The risk of losing it all is inherent in the phenomenon of the not-so-rich parking pretty much all of their savings in gold. Viewed thus the loss of a gold chain to a group of ‘biscuit bandits’ is entirely in accord with how people value possession in the form of gold. So what explains this allure?

Wealth Generation

To understand this, one needs to go into the mechanics of how wealth is generated. Human labour, whether physical or intellectual, in the course of commerce gives rise to the production of some good or service having a commercial value. At this point it is actually a claim against another individual or a group of individuals. These claims can be traded for other goods and services having embedded within, someone else’s labour. To the extent these claims cannot be entirely exhausted in the acquisition of goods and services having their own labour values results in a surplus of actionable claims. The question then is, how one stores it.

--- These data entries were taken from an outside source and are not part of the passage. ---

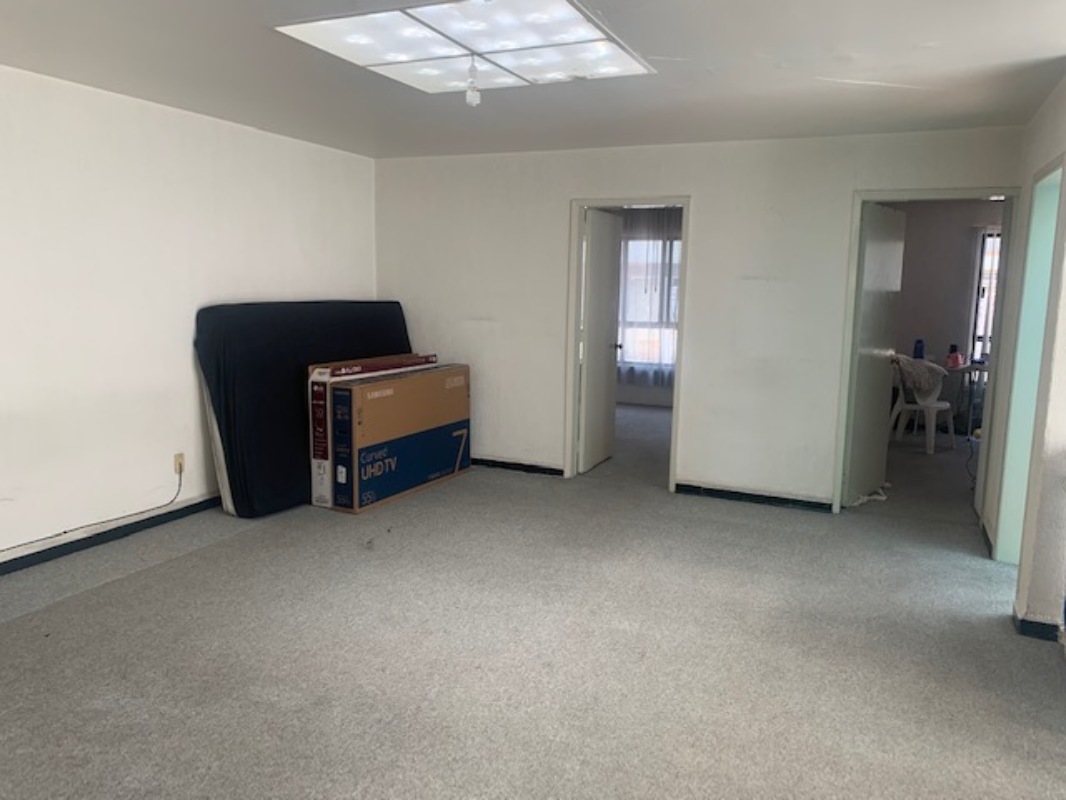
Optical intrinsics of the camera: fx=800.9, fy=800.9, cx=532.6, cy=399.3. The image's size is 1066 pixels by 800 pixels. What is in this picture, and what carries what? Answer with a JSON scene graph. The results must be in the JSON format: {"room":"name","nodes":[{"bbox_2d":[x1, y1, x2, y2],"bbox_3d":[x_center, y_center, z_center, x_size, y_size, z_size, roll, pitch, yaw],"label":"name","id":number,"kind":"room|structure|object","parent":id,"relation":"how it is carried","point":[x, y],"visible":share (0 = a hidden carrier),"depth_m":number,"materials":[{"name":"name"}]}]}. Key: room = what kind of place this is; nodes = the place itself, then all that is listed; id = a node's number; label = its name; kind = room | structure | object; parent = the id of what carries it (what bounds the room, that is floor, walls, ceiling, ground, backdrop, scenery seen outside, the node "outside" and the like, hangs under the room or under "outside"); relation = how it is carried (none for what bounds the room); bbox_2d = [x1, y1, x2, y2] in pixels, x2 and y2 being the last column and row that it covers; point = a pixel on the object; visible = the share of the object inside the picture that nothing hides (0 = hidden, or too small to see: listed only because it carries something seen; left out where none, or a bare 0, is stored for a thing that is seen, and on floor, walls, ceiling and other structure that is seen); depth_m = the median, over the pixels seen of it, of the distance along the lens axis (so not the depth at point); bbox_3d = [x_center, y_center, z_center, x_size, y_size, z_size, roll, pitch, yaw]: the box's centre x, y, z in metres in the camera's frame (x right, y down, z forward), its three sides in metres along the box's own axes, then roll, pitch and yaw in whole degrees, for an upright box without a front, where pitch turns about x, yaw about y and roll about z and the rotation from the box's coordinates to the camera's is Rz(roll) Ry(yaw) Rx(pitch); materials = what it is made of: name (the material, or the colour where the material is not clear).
{"room":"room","nodes":[
{"label":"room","id":0,"kind":"room"},
{"bbox_2d":[0,64,377,566],"bbox_3d":[-2.678,-0.322,3.647,0.145,2.462,6.662,5,9,24],"label":"left wall","id":1,"kind":"structure","parent":0,"point":[243,290],"depth_m":4.46,"materials":[{"name":"white paint"}]},
{"bbox_2d":[0,496,220,575],"bbox_3d":[-2.683,0.855,3.742,0.016,0.088,5.576,5,9,24],"label":"baseboard","id":2,"kind":"structure","parent":1,"relation":"attached to","point":[76,541],"depth_m":4.42,"materials":[{"name":"black paint"}]},
{"bbox_2d":[173,452,184,475],"bbox_3d":[-2.126,0.384,4.824,0.016,0.118,0.072,5,9,24],"label":"wall socket","id":3,"kind":"object","parent":1,"relation":"attached to","point":[179,467],"visible":0.83,"depth_m":4.81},
{"bbox_2d":[0,466,182,551],"bbox_3d":[-2.581,0.632,4.030,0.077,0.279,1.755,5,9,24],"label":"power cord","id":4,"kind":"object","parent":3,"relation":"attached to","point":[65,532],"visible":0.99,"depth_m":4.40,"materials":[{"name":"black plastic"}]},
{"bbox_2d":[0,402,1065,799],"bbox_3d":[0.576,0.937,4.242,6.799,0.114,9.776,5,9,24],"label":"carpet floor","id":5,"kind":"structure","parent":0,"point":[115,585],"depth_m":3.23,"materials":[{"name":"grey carpet"}]},
{"bbox_2d":[194,299,412,515],"bbox_3d":[-1.479,-0.022,5.716,0.580,1.276,1.811,5,9,24],"label":"mattress","id":6,"kind":"object","parent":5,"relation":"on","point":[237,415],"visible":0.65,"depth_m":5.20,"materials":[{"name":"black fabric"}]},
{"bbox_2d":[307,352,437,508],"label":"cardboard box","id":7,"kind":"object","parent":5,"relation":"on","point":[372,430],"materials":[{"name":"brown cardboard"}]},
{"bbox_2d":[324,364,472,514],"bbox_3d":[-0.956,0.233,5.653,0.392,0.851,1.296,5,9,24],"label":"cardboard box","id":8,"kind":"object","parent":5,"relation":"on","point":[358,395],"visible":0.96,"depth_m":5.32,"materials":[{"name":"cardboard"}]},
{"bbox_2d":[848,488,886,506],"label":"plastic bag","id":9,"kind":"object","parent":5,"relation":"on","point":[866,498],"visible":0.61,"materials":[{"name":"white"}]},
{"bbox_2d":[887,356,956,453],"bbox_3d":[3.630,0.034,7.499,0.542,0.844,0.537,-5,11,-37],"label":"plastic chair","id":10,"kind":"object","parent":5,"relation":"on","point":[899,404],"visible":0.77,"depth_m":7.44,"materials":[{"name":"white plastic"}]},
{"bbox_2d":[892,354,946,394],"bbox_3d":[3.563,-0.215,7.466,0.432,0.348,0.406,-5,10,-34],"label":"cloth","id":11,"kind":"object","parent":10,"relation":"on","point":[932,366],"visible":0.71,"depth_m":7.32,"materials":[{"name":"fabric"}]},
{"bbox_2d":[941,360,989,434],"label":"table","id":12,"kind":"object","parent":5,"relation":"on","point":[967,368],"visible":0.42,"depth_m":7.77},
{"bbox_2d":[912,339,924,359],"bbox_3d":[3.788,-0.471,7.874,0.102,0.242,0.090,5,9,24],"label":"blue bottle","id":13,"kind":"object","parent":12,"relation":"on","point":[917,348],"visible":0.86,"depth_m":7.84,"materials":[{"name":"blue plastic"}]},
{"bbox_2d":[947,345,961,368],"bbox_3d":[3.994,-0.406,7.592,0.103,0.182,0.100,-4,10,-28],"label":"bottle","id":14,"kind":"object","parent":12,"relation":"on","point":[956,357],"visible":0.99,"depth_m":7.56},
{"bbox_2d":[0,0,1065,159],"bbox_3d":[-0.267,-1.417,2.631,5.905,0.118,7.505,5,9,24],"label":"ceiling","id":15,"kind":"structure","parent":0,"point":[1033,52],"depth_m":3.68,"materials":[{"name":"white paint"}]},
{"bbox_2d":[275,0,656,94],"bbox_3d":[-0.221,-1.459,3.340,1.137,0.030,1.177,5,9,24],"label":"ceiling light","id":16,"kind":"object","parent":15,"relation":"attached to","point":[574,34],"visible":0.99,"depth_m":3.22,"materials":[{"name":"white plastic"}]},
{"bbox_2d":[464,56,481,106],"bbox_3d":[-0.260,-1.387,3.482,0.069,0.218,0.068,5,9,24],"label":"light bulb","id":17,"kind":"object","parent":16,"relation":"hanging from","point":[468,97],"visible":0.99,"depth_m":3.47,"materials":[{"name":"white"}]},
{"bbox_2d":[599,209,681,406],"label":"far room wall","id":18,"kind":"structure","parent":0,"point":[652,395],"depth_m":9.62,"materials":[{"name":"paint"}]},
{"bbox_2d":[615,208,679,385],"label":"sheer curtain","id":19,"kind":"object","parent":18,"relation":"attached to","point":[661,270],"visible":0.33,"depth_m":9.54,"materials":[{"name":"fabric"}]},
{"bbox_2d":[618,233,681,369],"bbox_3d":[1.479,-1.149,9.569,1.816,1.639,0.140,5,9,24],"label":"window","id":20,"kind":"structure","parent":18,"relation":"in","point":[630,245],"depth_m":9.64,"materials":[{"name":"white glass"}]},
{"bbox_2d":[371,127,1023,511],"bbox_3d":[0.786,-0.572,5.786,4.634,2.457,0.128,5,9,24],"label":"back wall","id":21,"kind":"structure","parent":0,"point":[694,189],"depth_m":5.55,"materials":[{"name":"white paint"}]},
{"bbox_2d":[468,457,566,476],"bbox_3d":[-0.514,0.495,6.512,1.887,0.078,0.016,5,9,24],"label":"baseboard","id":22,"kind":"structure","parent":21,"relation":"attached to","point":[497,462],"depth_m":6.33,"materials":[{"name":"black"}]},
{"bbox_2d":[563,196,688,488],"bbox_3d":[0.707,-0.384,5.953,0.893,2.056,0.177,5,9,24],"label":"door frame","id":23,"kind":"structure","parent":21,"relation":"in","point":[572,294],"depth_m":5.90,"materials":[{"name":"paint"}]},
{"bbox_2d":[578,208,621,472],"bbox_3d":[0.558,-0.468,6.466,0.172,2.009,0.771,5,9,24],"label":"door","id":24,"kind":"structure","parent":23,"relation":"attached to","point":[605,285],"depth_m":6.36,"materials":[{"name":"white paint"}]},
{"bbox_2d":[674,482,834,511],"bbox_3d":[1.559,0.677,5.527,1.159,0.079,0.016,5,9,24],"label":"baseboard","id":25,"kind":"structure","parent":21,"relation":"attached to","point":[707,489],"depth_m":5.53,"materials":[{"name":"black"}]},
{"bbox_2d":[831,187,1019,519],"bbox_3d":[2.524,-0.238,5.110,0.935,2.074,0.165,5,9,24],"label":"door frame","id":26,"kind":"structure","parent":21,"relation":"in","point":[925,191],"depth_m":5.09,"materials":[{"name":"paint"}]},
{"bbox_2d":[844,202,906,507],"bbox_3d":[2.355,-0.293,5.517,0.171,2.008,0.753,8,11,40],"label":"door","id":27,"kind":"structure","parent":26,"relation":"attached to","point":[892,247],"depth_m":5.43,"materials":[{"name":"white paint"}]},
{"bbox_2d":[889,198,1005,430],"bbox_3d":[4.519,-0.896,8.410,3.073,2.441,0.143,5,9,24],"label":"far room wall","id":28,"kind":"structure","parent":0,"point":[936,330],"depth_m":8.40,"materials":[{"name":"paint"}]},
{"bbox_2d":[969,227,1001,363],"bbox_3d":[5.051,-0.981,8.171,1.038,1.499,0.116,5,9,24],"label":"window","id":29,"kind":"structure","parent":28,"relation":"in","point":[978,312],"depth_m":8.32,"materials":[{"name":"white"}]},
{"bbox_2d":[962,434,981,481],"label":"cable","id":30,"kind":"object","parent":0,"point":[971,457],"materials":[{"name":"black plastic"}]},
{"bbox_2d":[986,77,1065,643],"bbox_3d":[1.819,-0.040,2.454,0.156,2.461,6.155,5,9,24],"label":"right wall","id":31,"kind":"structure","parent":0,"point":[1042,157],"depth_m":3.54,"materials":[{"name":"white paint"}]},
{"bbox_2d":[994,154,1063,564],"bbox_3d":[2.435,-0.043,3.801,0.170,2.071,0.894,5,9,24],"label":"door frame","id":32,"kind":"structure","parent":31,"relation":"in","point":[1018,355],"depth_m":4.15,"materials":[{"name":"paint"}]},
{"bbox_2d":[1012,607,1062,642],"bbox_3d":[2.278,0.991,3.488,0.295,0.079,0.403,5,9,24],"label":"baseboard","id":33,"kind":"structure","parent":31,"relation":"attached to","point":[1042,624],"depth_m":3.45,"materials":[{"name":"paint"}]}
]}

But all claims run the risk of repudiation (default) or erosion of value at some future date.

This is true even of claims on the Government in the form of debt securities. So why not store it in some physical good that is compact and hence easy to store. It should not be poisonous or hazardous to store. Additionally, it should not rust or waste away in any other manner. If it retains its original lustre then all the better. Unfortunately, in the list of elements found in nature, gold ticks all the boxes. There is a reason why the Pharaohs of ancient Egypt saw value in it as does the modern Indian housewife.